**Ejercicio escrito**
Escribe la continuación del texto sobre la sátira política y el regreso de Jimmy Kimmel a la televisión, empezando justo después de su última oración.

**Fuente**

:::

Anoche volvió a la televisión el comediante Jimmy
Kimmel de donde nunca tuvo que haber sido suspendido.
La tolerancia a la sátira es un indicador de la
salud democrática de un país. Siempre argumenté que la sátira política debe ser
considerado un género periodístico, porque su fuerza reside en que llega donde
las denuncias, las críticas, las investigaciones o los editoriales no siempre
alcanzan.
Desde el ateniense Aristófanes hasta los
caricaturistas contemporáneos, la sátira ha servido como una herramienta de
resistencia cívica, no solo para hacer reír, sino para incomodar, cuestionar y
provocar reflexión. Al deformar o exagerar la realidad, la expone; al exagerar
los defectos de los líderes, los desnuda; al ironizar sobre decisiones
públicas, obliga a la ciudadanía a mirar más allá de la retórica oficial.

:::

**Material proporcionado**
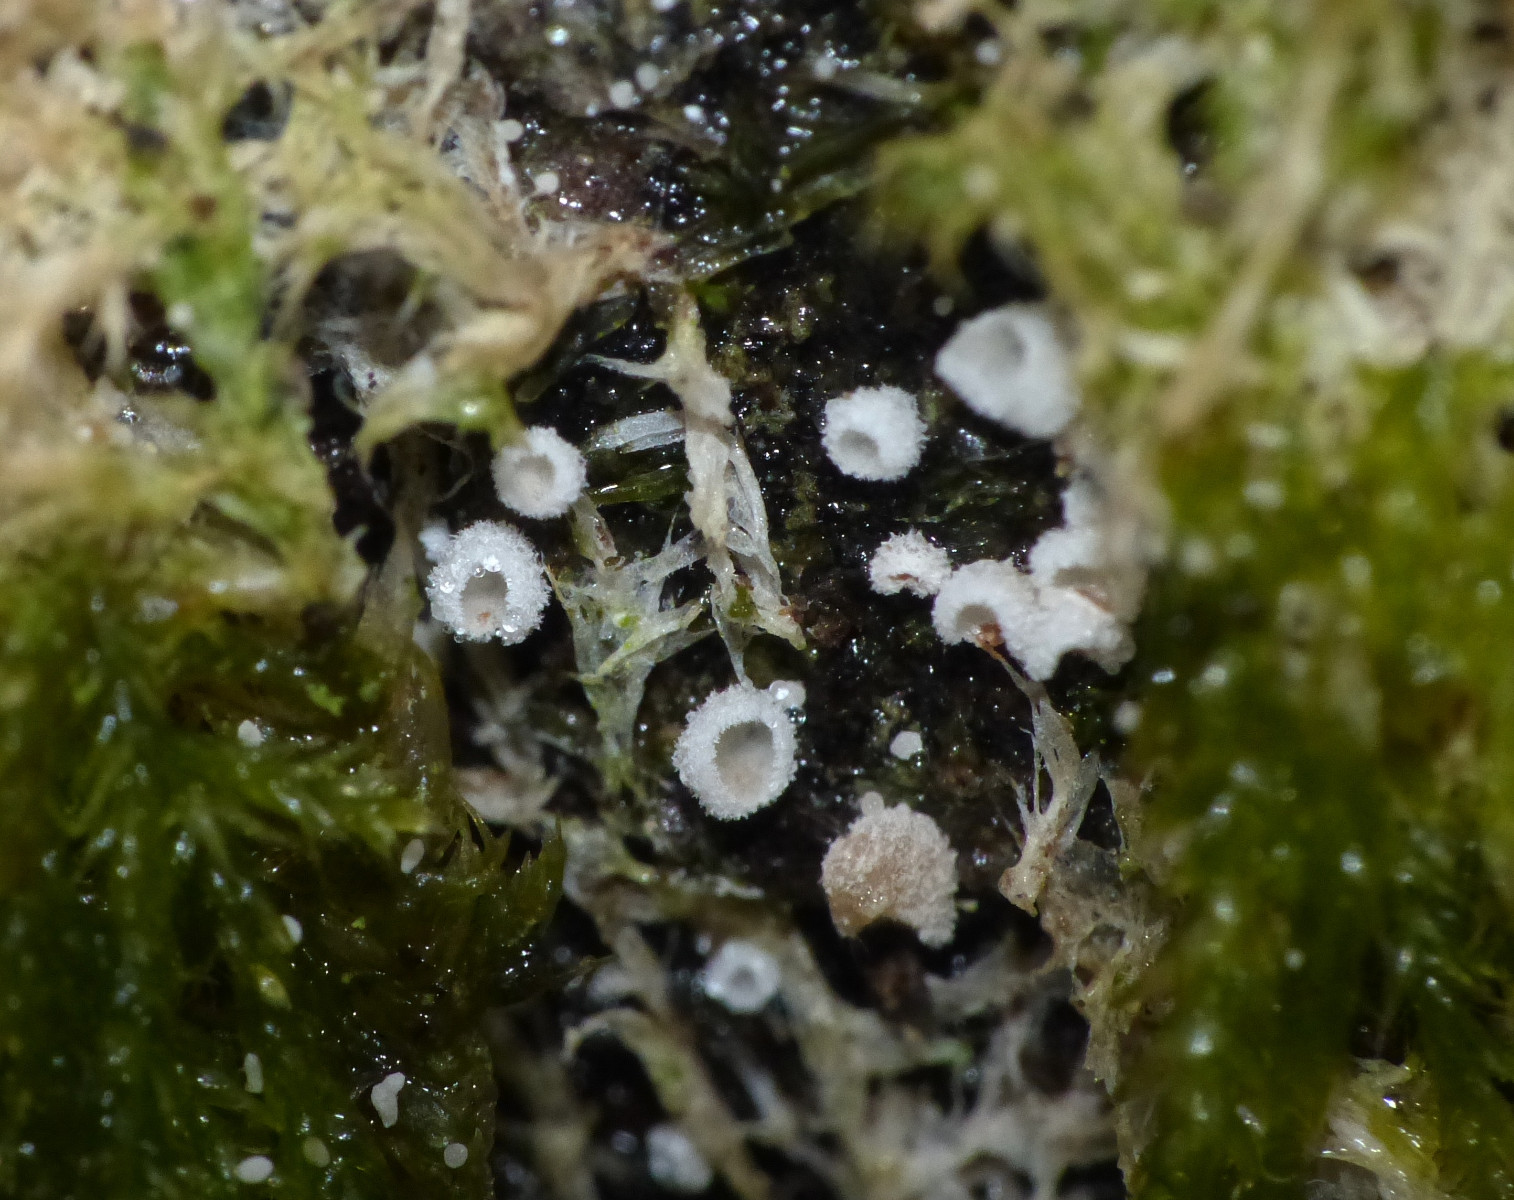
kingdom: Fungi
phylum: Basidiomycota
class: Agaricomycetes
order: Agaricales
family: Chromocyphellaceae
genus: Chromocyphella
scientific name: Chromocyphella muscicola
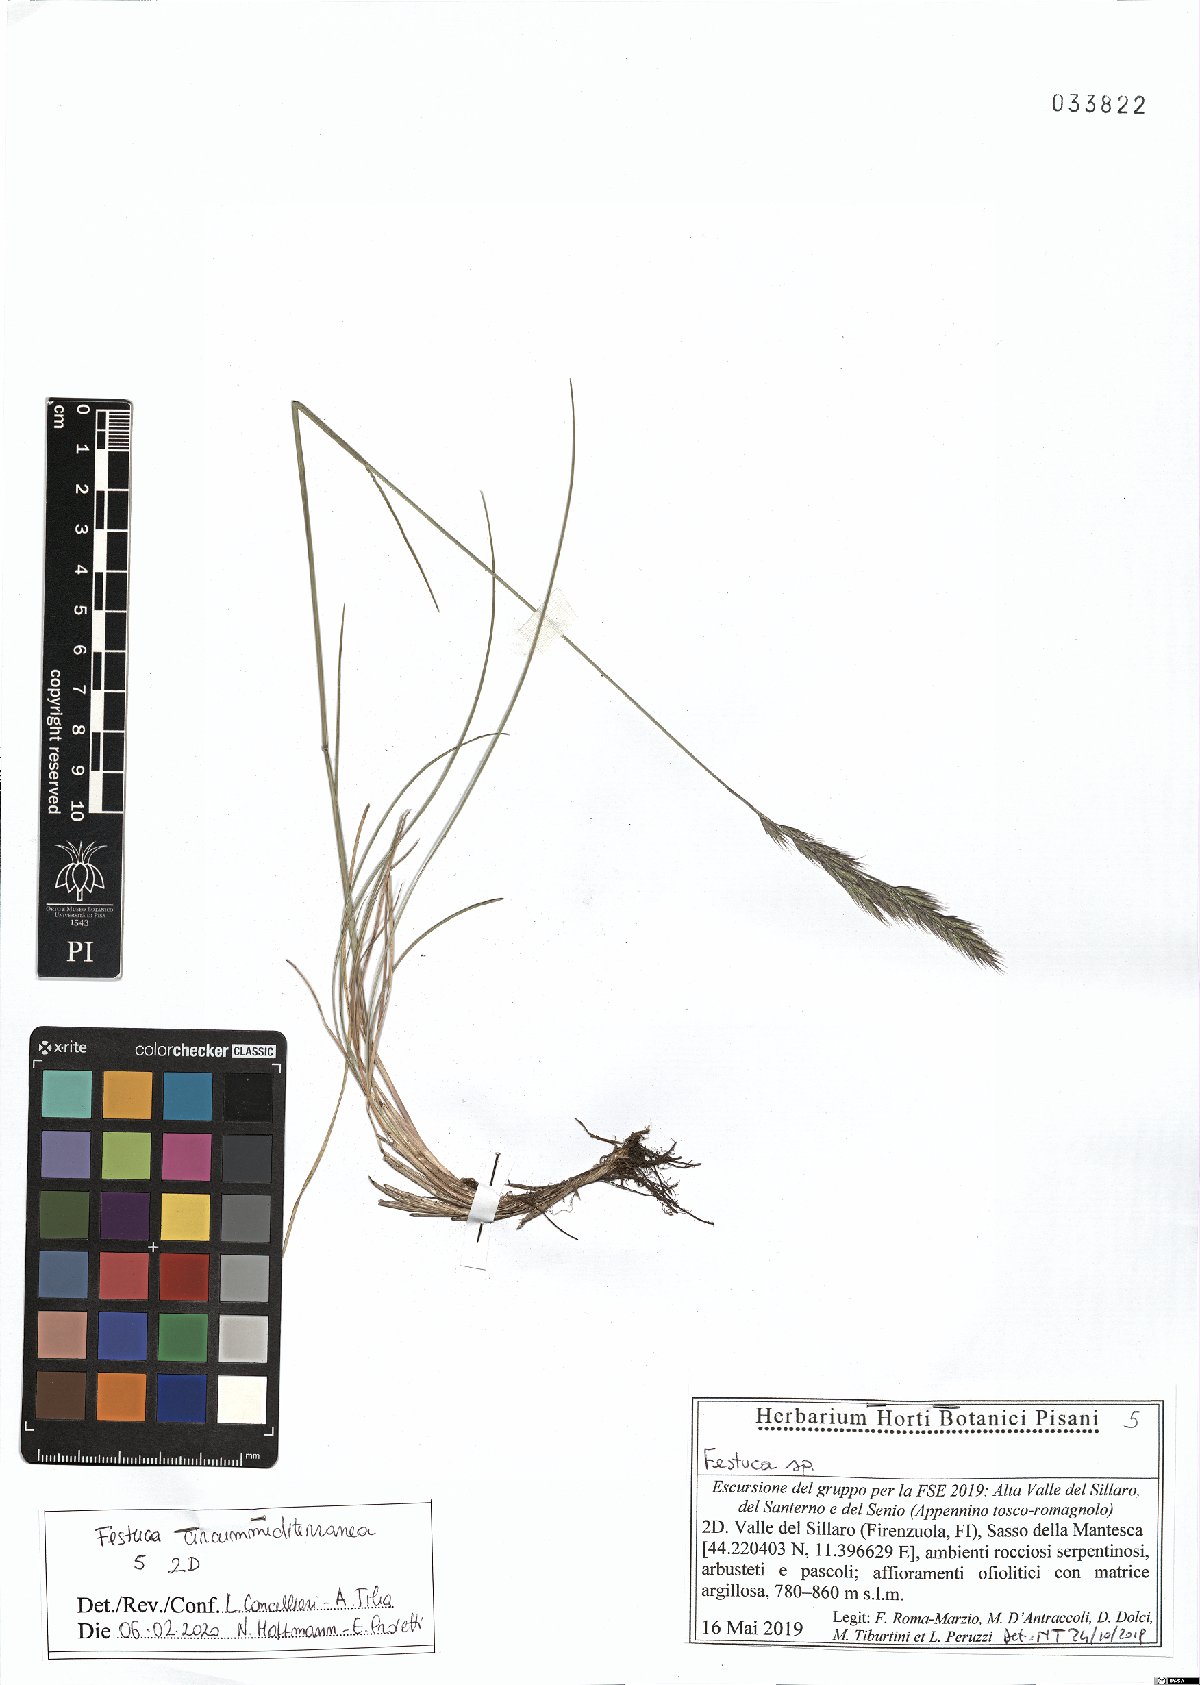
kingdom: Plantae
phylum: Tracheophyta
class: Liliopsida
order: Poales
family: Poaceae
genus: Festuca
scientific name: Festuca circummediterranea
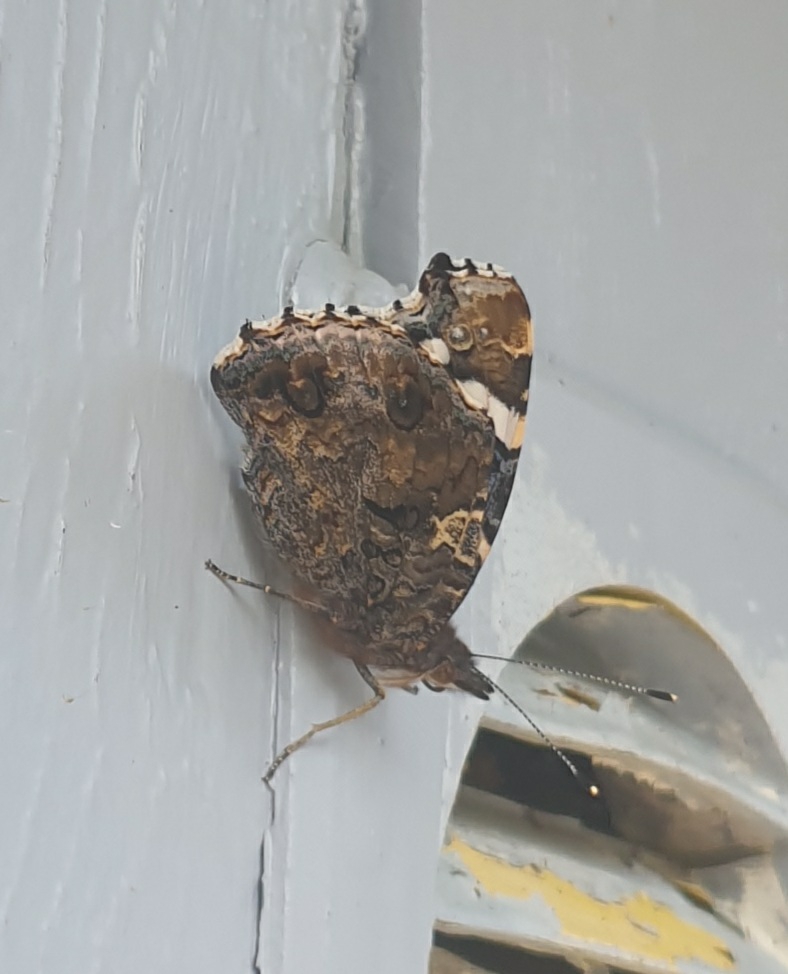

:::

**Respuesta al ejercicio**
Debido a esas características, los poderes
autoritarios suelen reaccionar en forma desproporcionada, como en el caso de Kimmel
y de Stephen Colbert tras las reacciones de Trump, o como el caso del
caricaturista ecuatoriano Bonil durante el gobierno de Correa, el de otros caricaturistas
en la dictadura de Chávez u otros durante las dictaduras del Cono Sur, cuando la
sátira era la única opción para burlar la censura.
También vale recordar que la sátira, aunque no
esté limitada por las reglas del periodismo tradicional, tampoco está exenta de
responsabilidad si sus efectos incitan a la violencia, al odio o la
discriminación, de allí que cause tanto entusiasmo o decepción según la óptica
desde donde se la mire.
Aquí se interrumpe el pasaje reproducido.